Without being found to any specific theory, actin-sequestering peptides such as thymosin β4 (Tβ4) and other actin-sequestering peptides or peptide fragments containing amino acid sequence LKKTET, LKKTNT, or conservative variants thereof, promote treatment of microbial infections and gastrointestinal disorders. Without being bound to any particular theory, these peptides may have the capacity to promote repair, healing and prevention by having the ability to induce terminal deoxynucleotidyl transferase (a non-template directed DNA polymerase), to decrease the levels of one or more inflammatory cytokines or chemokines, and to act as a chemotactic and/or angiogenic factor for endothelial cells and thus treat damage caused by microbial infections and gastrointestinal disorders. Actin-sequestering peptides such as thymosin beta 4 (T4 or TB4) and other agents including actin-sequestering peptides or peptide fragments containing amino acid sequence LKKTET or LKKTNT or conservative variants thereof, promote reversal or at least partial prevention of respiratory infection of respiratory tissue.

In certain embodiments, a respiratory or pulmonary infection treated in accordance with the present invention is a bacterial infection, more preferably a gram-negative bacterial infection, such as a Pseudomonas aeruginosa respiratory infection.

A subject being treated in accordance with the present invention preferably is mammalian, most preferably human.

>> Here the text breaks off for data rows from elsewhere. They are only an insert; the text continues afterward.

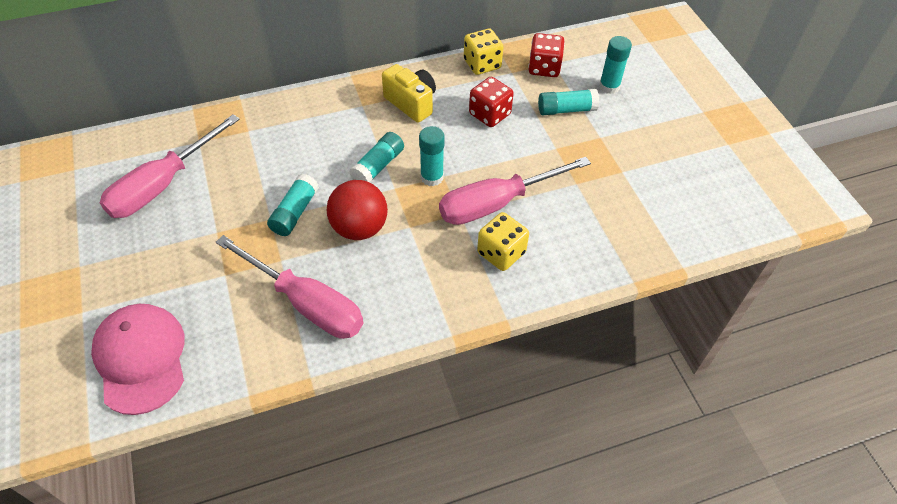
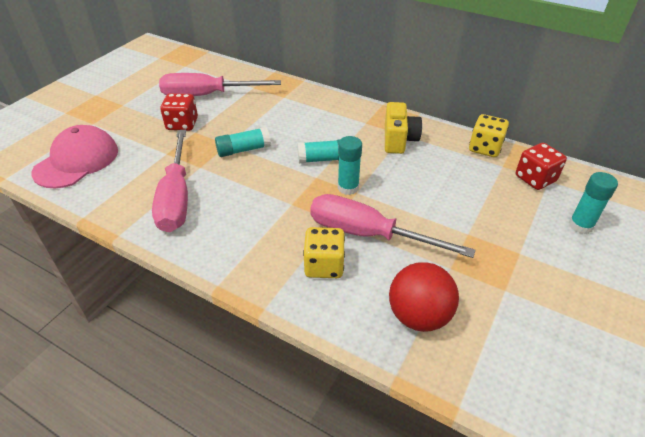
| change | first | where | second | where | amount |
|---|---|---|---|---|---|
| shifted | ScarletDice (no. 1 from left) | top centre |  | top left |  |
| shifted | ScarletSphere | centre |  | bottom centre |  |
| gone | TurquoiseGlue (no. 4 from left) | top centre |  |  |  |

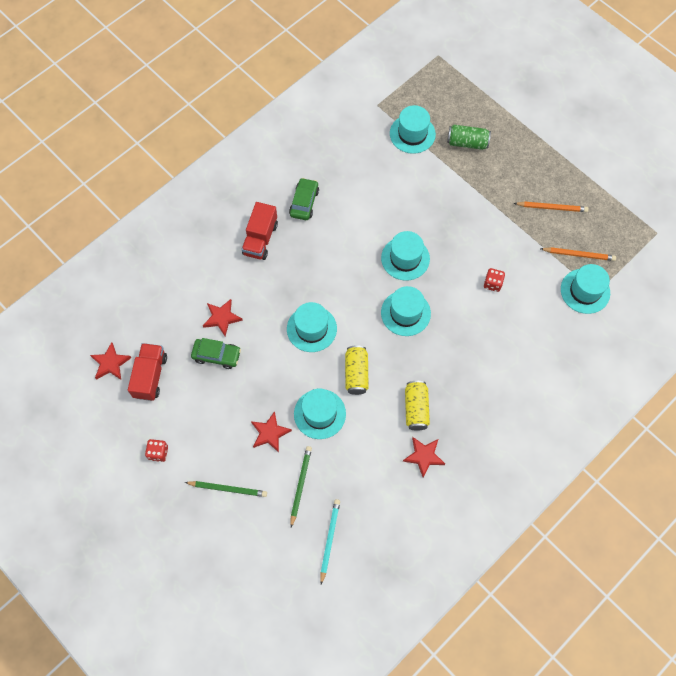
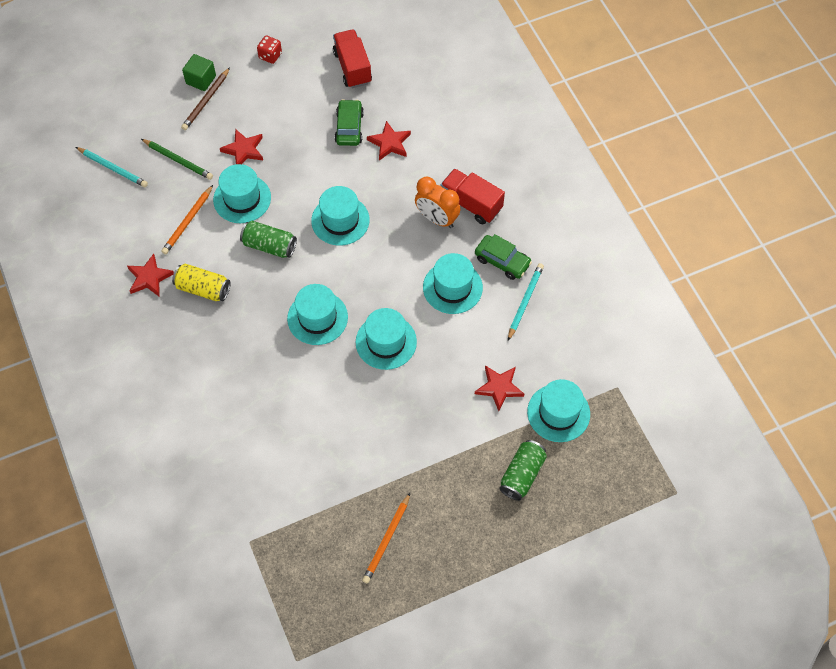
| change | first | where | second | where | amount |
|---|---|---|---|---|---|
| shifted | OrangeColouredLeadPencil (no. 2 from left in the first image) | middle right | OrangeColouredLeadPencil (no. 1 from left) | top left |  |
| repainted | EmeraldLeadPencil (no. 1 from left) | bottom left | BrownLeadPencil | top left |  |
| new |  |  | EmeraldSolidCube | top left |  |
| repainted | GoldenTin (no. 1 from left) | centre | EmeraldTin (no. 1 from left) | middle left |  |
| rotated | ScarletTruck (no. 1 from left) | middle left |  | top centre | 135 degrees counterclockwise |
| rotated | EmeraldToyCar (no. 1 from left) | middle left |  | top centre | 150 degrees clockwise |
| new |  |  | OrangeColouredBedsideClock | top centre |  |
| shifted | TurquoiseTopHat (no. 6 from left in the first image) | middle right | TurquoiseTopHat (no. 5 from left) | centre |  |
| shifted | ScarletFivePointedStar (no. 1 from left in the first image) | middle left | ScarletFivePointedStar (no. 4 from left) | centre |  |
| new |  |  | TurquoiseLeadPencil (no. 2 from left) | centre |  |
| gone | ScarletDice (no. 2 from left) | middle right |  |  |  |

Thymosin 4 was initially identified as a protein that is up-regulated during endothelial cell migration and differentiation in vitro. Thymosin 4 was originally isolated from the thymus and is a 43 amino acid, 4.9 kDa ubiquitous polypeptide identified in a variety of tissues. Several roles have been ascribed to this protein including a role in a endothelial cell differentiation and migration, T cell differentiation, actin sequestration, vascularization and wound healing.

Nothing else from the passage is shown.